There have been a lot of great movies out lately, but you know what I haven’t seen much of this year? good romantic comedies. Luckily, a particularly nice one is now making the American rounds after coming out in France last year. Populaire is a charming throwback to some great movies from the 1950s and ’60s.

Rose Pamphyle (Déborah François) is a shopkeeper’s daughter from a small village in Basse-Normandie in the late ’50s, but she wants more than to be married off to the local mechanic’s son. No, she wants to be a secretary, with all the modern fun and excitement that entails, following her boss around the world.

She makes her way to the commune of Lisieux to apply at the insurance agency of Louis Échard (Romain Duris). He cuts a dashing figure in his sharp suits, and every aspiring secretary seems to have turned out for the job, most of whom are far more capable than Rose is. Indeed, she’s a bit of a klutz, but there’s one thing she’s good at: typing. Even with her unstudied hunt-and-peck she’s one of the fastest typists Louis has seen.

Louis takes her on, and she is predictably terrible as a secretary. His friend, Bob (Shaun Benson) cracks jokes about his real intentions in hiring Rose, but it’s true that Louis has bigger plans than mere office work: a speed-typing competition. He sees Rose’s talent and wants to nurture it. He moves her into his big, empty house to train her night and day in proper technique — echoes, here, of My Fair Lady — and hires Bob’s wife, Marie (Bérénice Bejo), to cross-train Rose on the piano.

When the next year’s local contest comes around, Rose is more than ready, but beyond that is the national title, and international competition beyond that, including the American champion and her astounding 512 strokes-per-minute world record. And, of course, the developing romance between Rose and Louis.

## [Information]

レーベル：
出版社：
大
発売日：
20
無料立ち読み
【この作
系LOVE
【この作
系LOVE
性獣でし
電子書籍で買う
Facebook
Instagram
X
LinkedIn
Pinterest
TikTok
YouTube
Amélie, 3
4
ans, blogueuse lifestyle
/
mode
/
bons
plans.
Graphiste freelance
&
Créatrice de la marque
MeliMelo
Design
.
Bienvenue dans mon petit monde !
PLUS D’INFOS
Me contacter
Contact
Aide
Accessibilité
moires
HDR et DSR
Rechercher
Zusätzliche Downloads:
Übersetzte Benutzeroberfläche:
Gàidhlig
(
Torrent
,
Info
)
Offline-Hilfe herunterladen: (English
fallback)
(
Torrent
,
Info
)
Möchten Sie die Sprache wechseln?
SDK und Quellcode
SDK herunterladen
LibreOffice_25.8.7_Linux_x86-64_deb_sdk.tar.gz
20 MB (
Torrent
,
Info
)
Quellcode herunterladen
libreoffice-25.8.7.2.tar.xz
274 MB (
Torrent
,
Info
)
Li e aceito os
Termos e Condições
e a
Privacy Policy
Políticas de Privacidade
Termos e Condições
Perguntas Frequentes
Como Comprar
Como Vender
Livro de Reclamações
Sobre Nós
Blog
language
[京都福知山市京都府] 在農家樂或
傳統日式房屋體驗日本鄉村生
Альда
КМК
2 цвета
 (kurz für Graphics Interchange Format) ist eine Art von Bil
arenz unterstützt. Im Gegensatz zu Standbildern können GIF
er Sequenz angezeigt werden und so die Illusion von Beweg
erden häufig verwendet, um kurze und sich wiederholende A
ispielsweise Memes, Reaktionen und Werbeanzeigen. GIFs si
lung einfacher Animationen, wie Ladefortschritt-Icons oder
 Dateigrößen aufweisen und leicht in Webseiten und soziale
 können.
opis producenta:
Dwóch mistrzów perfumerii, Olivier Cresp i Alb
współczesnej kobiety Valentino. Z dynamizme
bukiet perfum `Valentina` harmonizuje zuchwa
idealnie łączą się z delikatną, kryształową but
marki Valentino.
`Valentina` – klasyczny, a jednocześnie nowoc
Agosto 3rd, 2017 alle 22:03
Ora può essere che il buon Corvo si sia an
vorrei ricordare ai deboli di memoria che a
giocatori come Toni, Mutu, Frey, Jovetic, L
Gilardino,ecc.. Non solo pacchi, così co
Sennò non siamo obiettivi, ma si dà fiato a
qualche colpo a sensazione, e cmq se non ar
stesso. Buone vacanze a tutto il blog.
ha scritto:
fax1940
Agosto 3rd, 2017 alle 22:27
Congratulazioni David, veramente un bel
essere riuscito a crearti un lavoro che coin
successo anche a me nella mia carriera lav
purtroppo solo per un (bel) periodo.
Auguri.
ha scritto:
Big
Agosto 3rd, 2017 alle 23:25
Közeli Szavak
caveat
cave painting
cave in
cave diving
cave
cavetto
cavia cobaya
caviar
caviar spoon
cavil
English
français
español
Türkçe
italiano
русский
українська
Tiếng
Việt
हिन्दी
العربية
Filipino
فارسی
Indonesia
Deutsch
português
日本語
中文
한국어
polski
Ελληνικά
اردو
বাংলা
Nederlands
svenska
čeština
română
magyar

## [Problem details]
Rewrite the review of Populaire starting with "There have been" and going on through "around the world.", changing "village" to "town". Use only the review of Populaire.

## [Expected answer]
There have been a lot of great movies out lately, but you know what I haven’t seen much of this year? good romantic comedies. Luckily, a particularly nice one is now making the American rounds after coming out in France last year. Populaire is a charming throwback to some great movies from the 1950s and ’60s.

Rose Pamphyle (Déborah François) is a shopkeeper’s daughter from a small town in Basse-Normandie in the late ’50s, but she wants more than to be married off to the local mechanic’s son. No, she wants to be a secretary, with all the modern fun and excitement that entails, following her boss around the world.